Nicholas Smyth, Assistant Director of the Pennsylvania Attorney General’s Bureau of Consumer Protection, was our guest speaker for a webinar yesterday.  Formerly a CFPB enforcement attorney, Nick was appointed by PA Attorney General Josh Shapiro about two years ago to lead the new unit.  Chris Willis, Practice Leader of Ballard Spahr’s Consumer Financial Services Litigation Group, joined Nick as a speaker.  Alan Kaplinsky, who leads the firm’s Consumer Financial Services Group, moderated the webinar.

As Nick explained during the webinar, his appointment reflected AG Shapiro’s designation of consumer financial protection as a priority area and desire to expand the AG Office’s capacity to bring complex cases against financial companies.  Nick reported that his unit currently has 20 attorneys and 32 investigators.  Among the investigators’ responsibilities is the handling of the approximately 23,000 to 25,000 consumer complaints received each year by the AG’s Office.  Nick also reported that since joining the unit, it has entered into nine Assurances of Voluntary Compliance, Pennsylvania consumers have received approximately $34 million in restitution, and companies have paid approximately $24 million in civil money penalties and payments to the PA Treasury.  
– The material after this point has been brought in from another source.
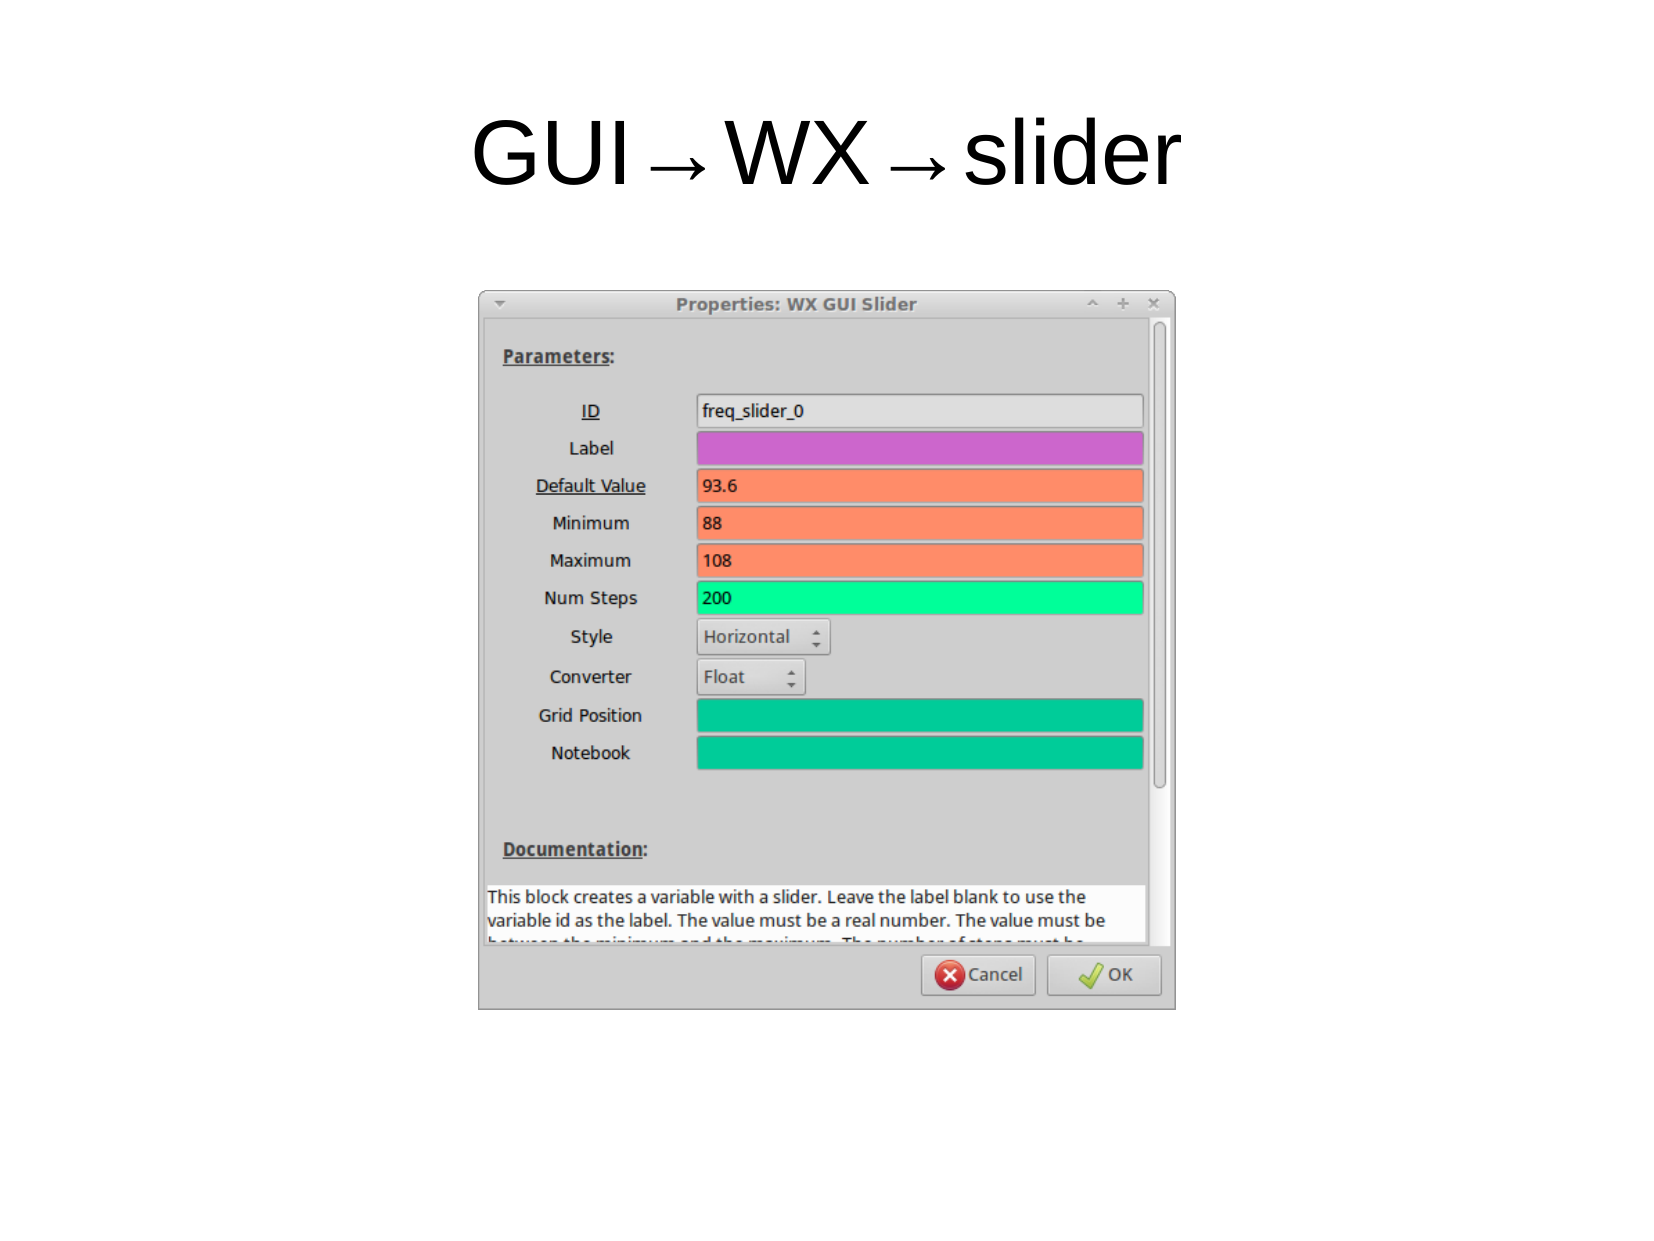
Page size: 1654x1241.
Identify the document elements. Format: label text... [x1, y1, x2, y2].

picture [478, 290, 1176, 1010]
title GUI→WX→slider [82, 49, 1571, 257]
Nick discussed the unit’s cooperation with federal regulators and other state regulators and its handling of various enforcement matters.  He made clear that despite policy disagreements with the CFPB, there is ongoing, close cooperation between his unit and the CFPB on enforcement matters.  He identified mortgage redlining, student loan servicing, and data security as priority areas for his unit.
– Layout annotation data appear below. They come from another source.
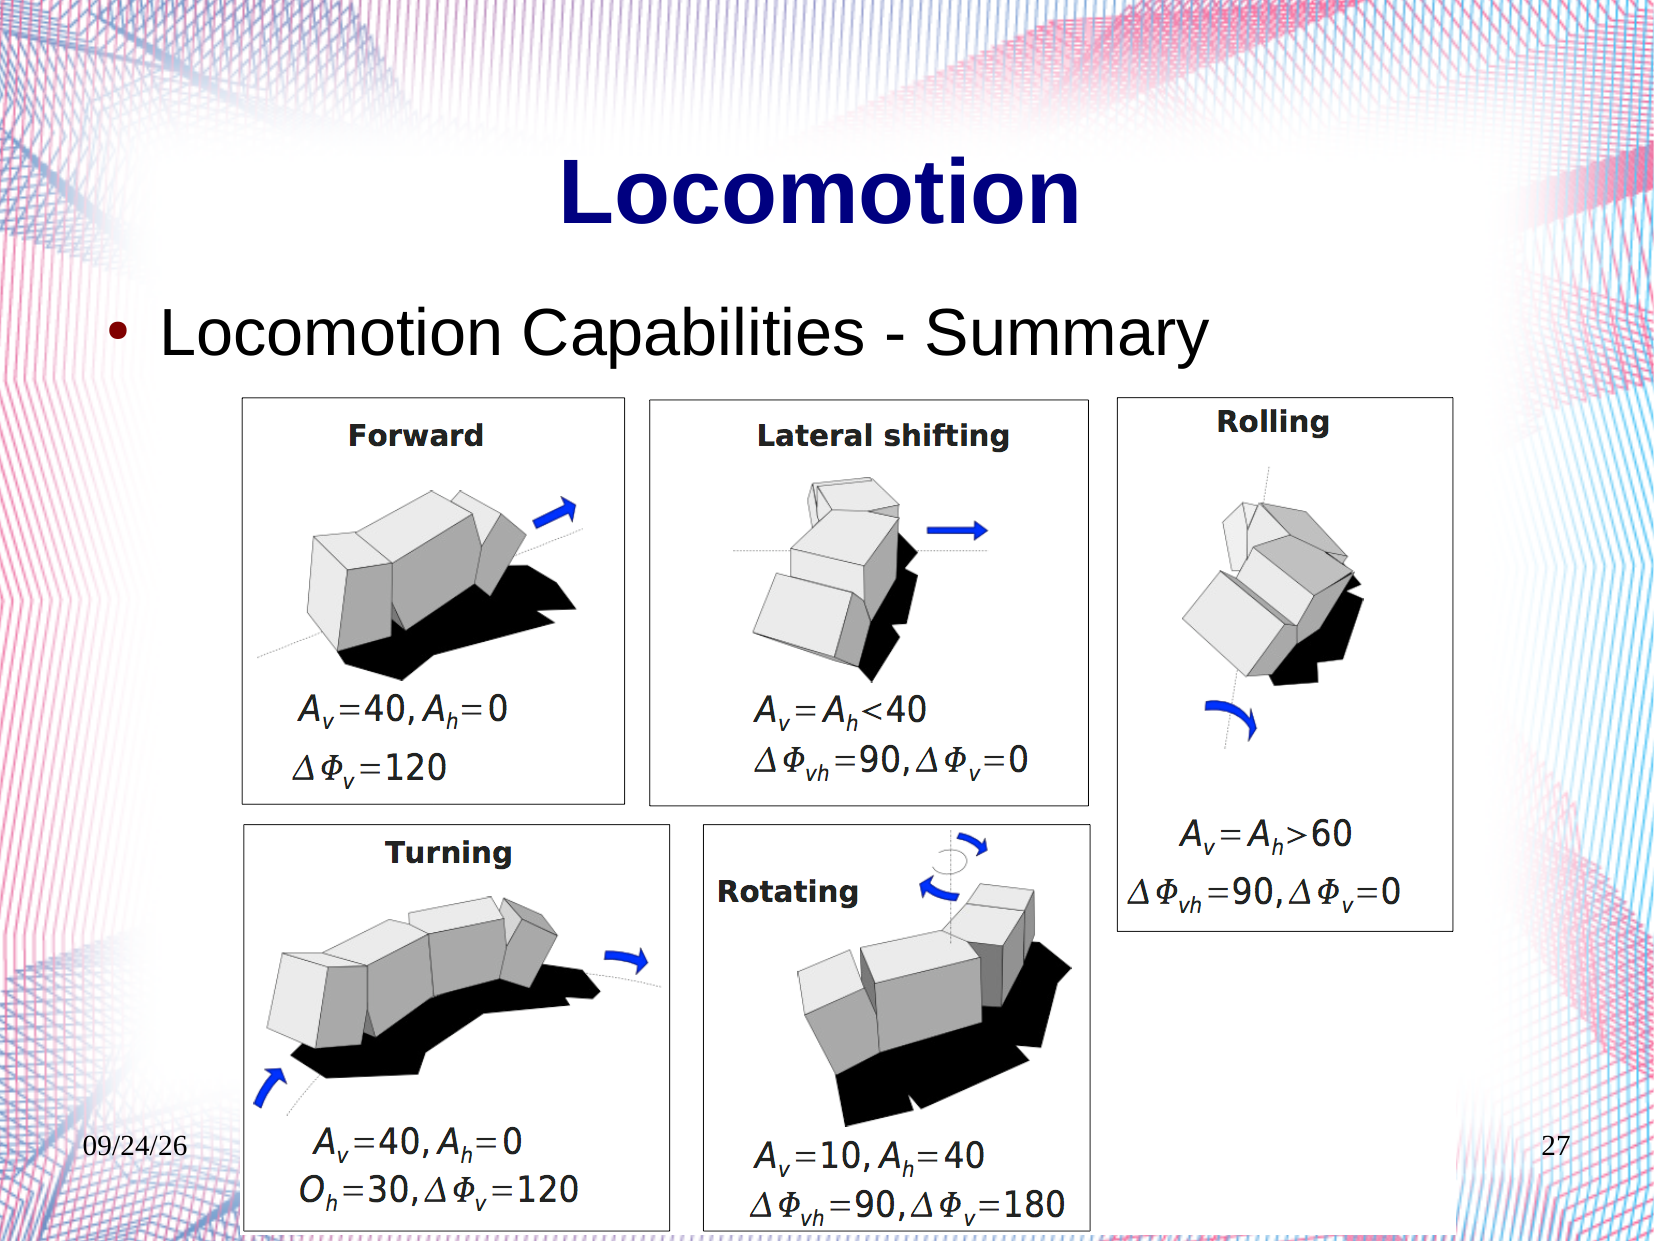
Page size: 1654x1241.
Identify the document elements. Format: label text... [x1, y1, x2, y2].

title Locomotion [76, 88, 1565, 296]
list Locomotion Capabilities - Summary [88, 295, 1577, 1114]
picture [0, 0, 1654, 1241]
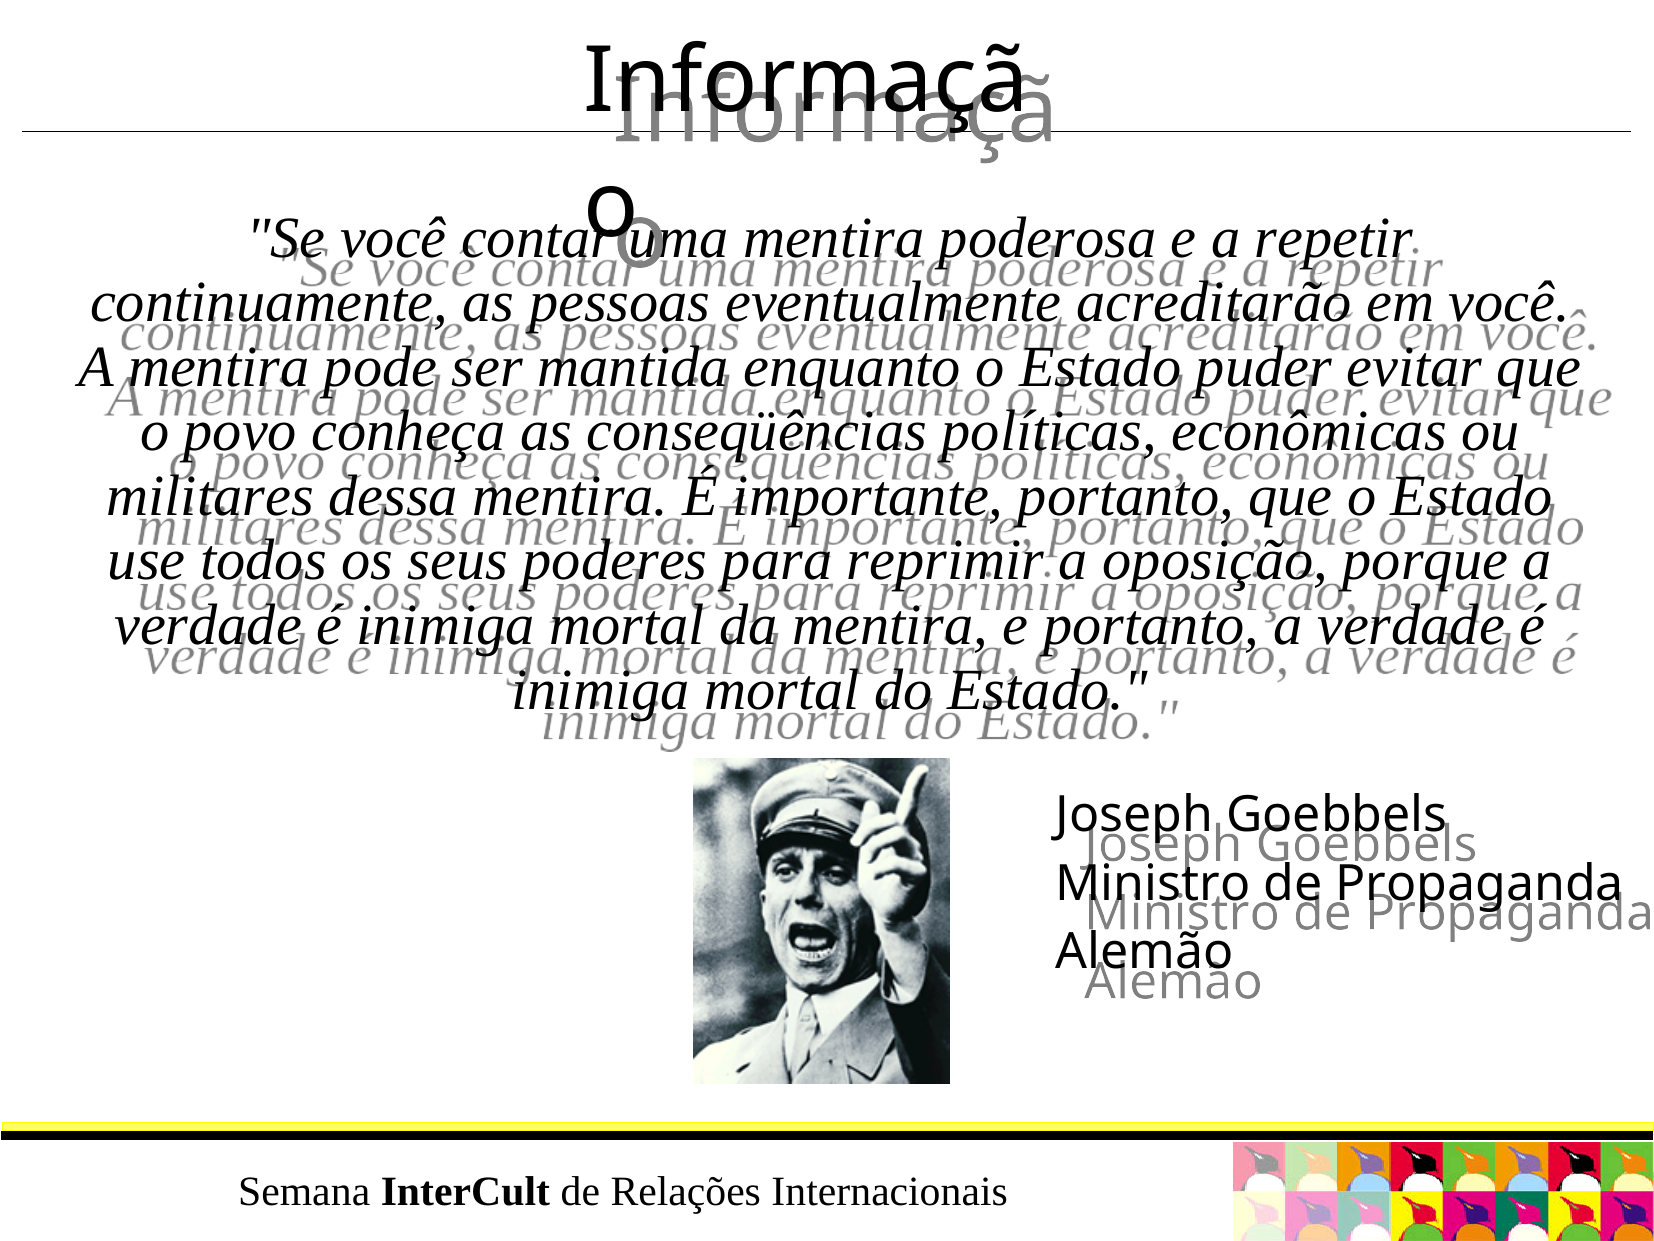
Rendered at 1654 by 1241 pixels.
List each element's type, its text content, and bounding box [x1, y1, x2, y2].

Nick also discussed his unit’s position on the application of PA usury law when a PA resident travels to another state to obtain an auto title loan.  He indicated that his unit is currently working on several matters involving claims that the interest rates charged on title loans made to PA residents who had traveled to Delaware to obtain the loans violated PA usury law.  Nick explained that the grounds on which his unit is relying for its claim that PA usury law applies to such loans is that the loans are secured by liens on vehicles located in PA and the lenders repossess and resell such vehicles in PA.  (Alan observed that this position is inconsistent with the Seventh Circuit’s 2010 decision in Midwest Title Loans, Inc. v. Mills, in which the court handed a major victory to Ballard’s client by holding that the Commerce Clause of the U.S. Constitution precluded Indiana from applying its usury law to auto title loans made in person in Illinois to Indiana residents.  Ballard’s client also obtained a $440,000 payment from the State of Indiana to resolve its claim for attorneys’ fees as a “prevailing party” in a federal Civil Rights Act lawsuit that it brought.)